Chunking, embeddings, and vector search:

  • 3dcf chunk tokens.3dcf chunks.jsonl --mode tokens --max-tokens 384 --overlap-tokens 96 walks the deterministic macro cells and emits token-bounded slices (also available: --mode cells, --mode headings, --mode table-rows). Each chunk gets a stable chunk_id plus metadata (page span, cell range, token count, dominant cell type, importance). The JSONL begins with a chunk_meta header describing the doc id, mode, window sizes, and chunker version.
  • 3dcf embed chunks.jsonl embeddings.jsonl --backend hash converts each chunk into a vector. The CLI prepends an embed_meta header (backend, model, vector length, seed, normalized flag). Re-running with --cache cache.json persists embeddings per backend/model namespace and hashes each chunk’s text so stale entries are invalidated. Use --max-concurrency and --retry-limit/--retry-base-ms to control HTTP worker count and exponential backoff. Providers supported today: deterministic hash, OpenAI (--backend openai --openai-model ...), and Cohere (--backend cohere --cohere-model embed-multilingual-v3.0). All vectors are L2-normalized for cosine search automatically.
  • 3dcf index embeddings.jsonl index.bin writes a binary “flat” store (bincode) that preserves the metadata plus every embedding. 3dcf search --embeddings ... "query" performs brute-force cosine search directly from JSONL, whereas --index index.bin loads the binary store instead. Searches automatically reuse the embedding backend recorded in embed_meta unless you override it.
  • 3dcf qdrant-push --embeddings ... streams vectors into a Qdrant collection (local or managed). The CLI ensures the collection exists (correct dimensionality), batches upserts, and copies doc / chunk payloads so Qdrant can return previews. Add --api-key if your cluster enforces auth.
  • 3dcf qdrant-search --embeddings ... --url ... embeds a query with the same backend recorded in the JSONL/index, runs Qdrant’s ANN search, and prints the scored payloads.
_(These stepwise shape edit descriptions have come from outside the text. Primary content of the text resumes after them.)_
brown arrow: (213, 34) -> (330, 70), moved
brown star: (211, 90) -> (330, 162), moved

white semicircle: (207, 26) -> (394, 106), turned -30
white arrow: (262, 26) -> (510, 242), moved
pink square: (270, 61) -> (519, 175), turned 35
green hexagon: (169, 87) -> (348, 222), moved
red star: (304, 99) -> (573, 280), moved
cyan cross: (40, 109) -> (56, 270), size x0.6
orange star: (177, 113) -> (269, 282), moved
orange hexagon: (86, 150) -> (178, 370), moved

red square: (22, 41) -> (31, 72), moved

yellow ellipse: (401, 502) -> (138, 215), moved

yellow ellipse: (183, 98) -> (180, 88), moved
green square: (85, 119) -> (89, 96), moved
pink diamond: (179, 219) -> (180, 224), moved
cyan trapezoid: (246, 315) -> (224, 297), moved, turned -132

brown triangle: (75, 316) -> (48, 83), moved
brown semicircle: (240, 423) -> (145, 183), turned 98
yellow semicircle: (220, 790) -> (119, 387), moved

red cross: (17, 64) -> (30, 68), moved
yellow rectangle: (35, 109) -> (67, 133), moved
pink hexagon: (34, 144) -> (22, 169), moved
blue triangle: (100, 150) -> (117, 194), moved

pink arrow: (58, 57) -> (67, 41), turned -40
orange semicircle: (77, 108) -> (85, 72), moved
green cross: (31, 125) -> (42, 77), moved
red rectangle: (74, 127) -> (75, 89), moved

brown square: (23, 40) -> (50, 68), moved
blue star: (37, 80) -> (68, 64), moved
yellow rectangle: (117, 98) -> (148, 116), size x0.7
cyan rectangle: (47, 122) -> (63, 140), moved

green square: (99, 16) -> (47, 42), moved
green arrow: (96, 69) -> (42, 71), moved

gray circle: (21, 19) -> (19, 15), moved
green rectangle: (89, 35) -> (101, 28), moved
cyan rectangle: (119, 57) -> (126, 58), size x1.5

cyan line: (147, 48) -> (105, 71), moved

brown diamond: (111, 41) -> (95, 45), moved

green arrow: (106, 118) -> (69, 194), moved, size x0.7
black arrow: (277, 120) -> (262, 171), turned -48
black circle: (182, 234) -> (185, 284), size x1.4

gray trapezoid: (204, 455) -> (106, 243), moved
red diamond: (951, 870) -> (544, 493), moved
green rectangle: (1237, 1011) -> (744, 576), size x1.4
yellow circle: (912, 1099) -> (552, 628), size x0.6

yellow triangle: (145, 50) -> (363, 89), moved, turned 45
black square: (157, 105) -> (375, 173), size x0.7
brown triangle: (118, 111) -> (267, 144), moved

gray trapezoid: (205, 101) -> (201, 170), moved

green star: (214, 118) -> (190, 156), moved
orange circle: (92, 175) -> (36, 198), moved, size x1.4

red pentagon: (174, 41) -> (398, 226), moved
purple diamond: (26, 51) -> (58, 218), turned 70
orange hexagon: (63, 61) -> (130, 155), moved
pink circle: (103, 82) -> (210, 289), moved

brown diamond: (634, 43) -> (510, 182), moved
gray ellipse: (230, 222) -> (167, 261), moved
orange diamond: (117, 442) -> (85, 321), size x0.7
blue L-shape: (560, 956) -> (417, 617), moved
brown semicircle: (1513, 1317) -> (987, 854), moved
Use this when you want a persistent ANN service instead of the built-in brute-force search.

doc2dataset CLI

Turn unstructured docs into finetuning datasets:

  • doc2dataset ingest <input> --output ./datasets/foo --pattern "*.pdf" --preset reports --enable-ocr --ocr-langs eng,spa
  • doc2dataset tasks ./datasets/foo --tasks qa,summary
  • doc2dataset export hf|llama-factory|openai|axolotl|rag-jsonl ./datasets/foo [--format alpaca|sharegpt] [--mode chat|text]
  • doc2dataset quickstart ./docs
  • doc2dataset run --config doc2dataset.yaml

Exports produce:

  • Hugging Face: exports/hf/train.jsonl and exports/hf/train_chat.jsonl
  • LLaMA-Factory: exports/llama_factory/alpaca.jsonl or sharegpt.jsonl (--format sharegpt)
  • OpenAI / Axolotl: exports/openai/finetune.jsonl, exports/axolotl/{chat,text}.jsonl
  • Retrieval-aware: doc2dataset export rag-jsonlexports/rag/train.jsonl

For quick experimentation: encode a doc, run chunkembedsearch to obtain retrieval-ready snippets, or add index in between for faster repeated queries. The metadata headers make it easy to pipe these files into custom ANN stores (FAISS, Lance, pgvector, or Qdrant) while keeping backend info attached to every artifact.

All commands emit tracing logs (set RUST_LOG=debug for verbose diagnostics).